Northwestern. From its inception, Northwestern University Press has been at the forefront in publishing important works of scholarship as well as quality works of fiction, nonfiction, and literary criticism. Northwestern University Press is committed to the widest dissemination of scholarship possible, and as such, continues to look at new media and other alternatives to the traditional book as it strives to promote the finest works of scholarship in the humanities and social sciences. The Press seeks to publish important works in comparative literature, literary theory and critical theory, early modern literature, and German studies as well as interdisciplinary explorations of translation theory as it impinges upon a rethinking of world literatures. The FlashPoints Series in Literary Studies seeks to publish books that consider literature beyond strictly national and disciplinary frameworks, distinguished by both their historical grounding and their theoretical and conceptual strength. The series is interested in how literature contributes to forming new constellations of culture and history and in how such formations function critically and politically in the present.
Pennsylvania. The University of Pennsylvania Press has long-established lists in interdisciplinary and comparative literary studies, from the medieval to the modern; its Material Texts series, in particular, explores cultural technologies of communication—books, manuscripts, scrolls, films, graffiti, the actor’s voice—with particular attention to the ways that the specific material forms in which linguistic communications are cast affect their meaning. Yet the scholarly ambitions of the list have been hampered by concerns about market, and when book sales are considered, certain fields—early modern French or German, Italian studies of any period—have heretofore been only marginally viable at best. The Mellon grant will help remove such restrictions.
Virginia. As the publisher of a translation series in francophone literature from the Caribbean and Africa, Virginia occasionally takes on studies of these literatures (not translations) that demand knowledge of French.

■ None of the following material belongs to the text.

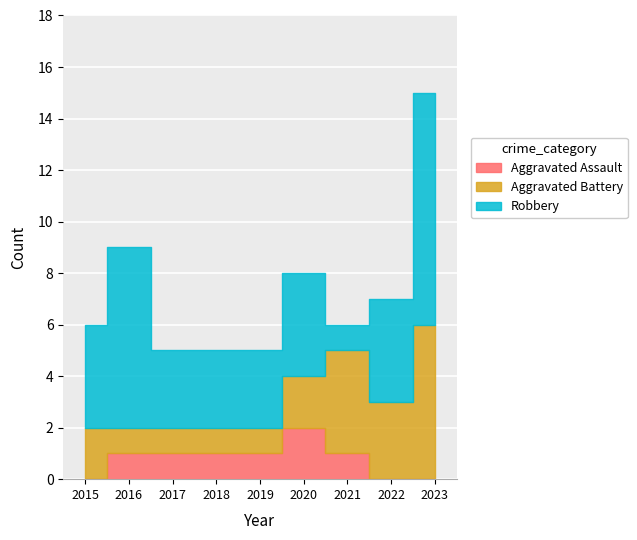

What is the difference between the second highest and second lowest values in the Aggravated Battery series?

3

Similarly, the Press also publishes Caribbean cultural studies that often demand a knowledge of the multiple languages in that region—not only French but also Spanish, Portuguese, and Dutch. These multilingual studies tend to be underserved because of their specialization, and up to now, Virginia has published only a small number of them. Again, the Mellon grant will work to remove this restriction.

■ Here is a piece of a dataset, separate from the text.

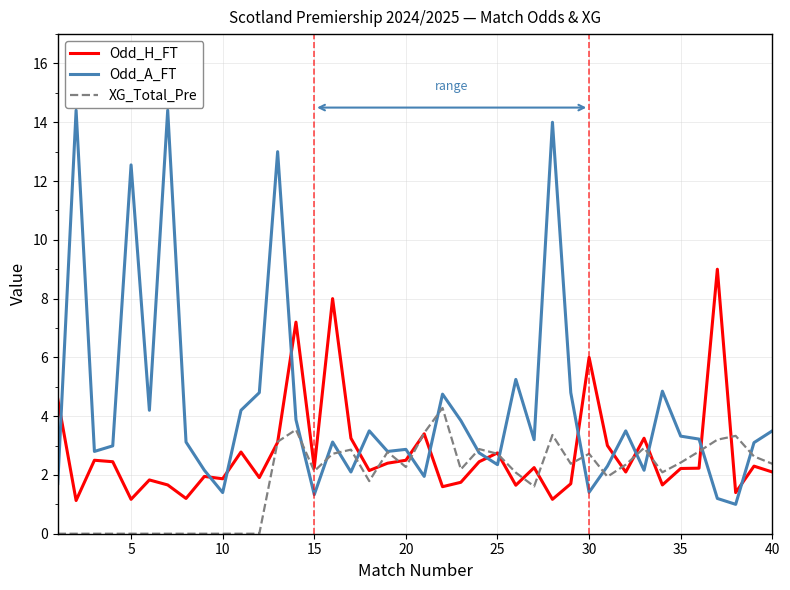

What is the greatest value displayed?

14.4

Washington. The University of Washington Press’s publications in literary studies cover a range of world literatures studied from a variety of disciplinary perspectives, with particular focus on the literatures of Asia (especially China), Scandinavia, and the Middle East. The Literary Conjugations series investigates literary artifacts in their cultural and historical environments.

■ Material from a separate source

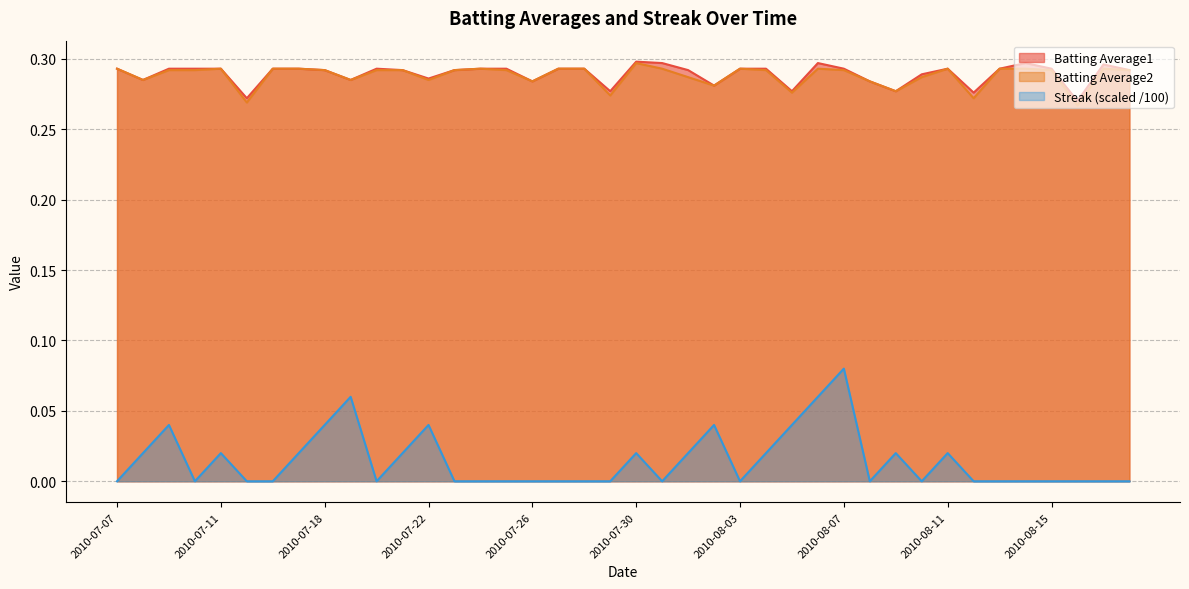

What is the sum of all Batting Average1 values?

11.6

The Consortium: Editorial Processes
The Modern Literature Initiative focuses on single-author works by first-time authors. Participating presses are using the initiative both to build on existing strengths and to add work concerning languages on which they have not published before.
Because this initiative focuses not on this language or that language, but rather on questions involving language itself—and because the consortium explicitly involves presses with either series or lists that in their conception cut across distinctions between individual languages—the question is not whether X press will add books in Y language, but that of increasing these presses’ ability to publish on a scale that might help address a crisis in scholarly communication in the modern languages.
Each press applies its own policies for acquisition, review, approval, revision, and development, up to the point of transmittal to an outside managing editor for copyediting and production. We also offer a standard royalty advance of $1,000.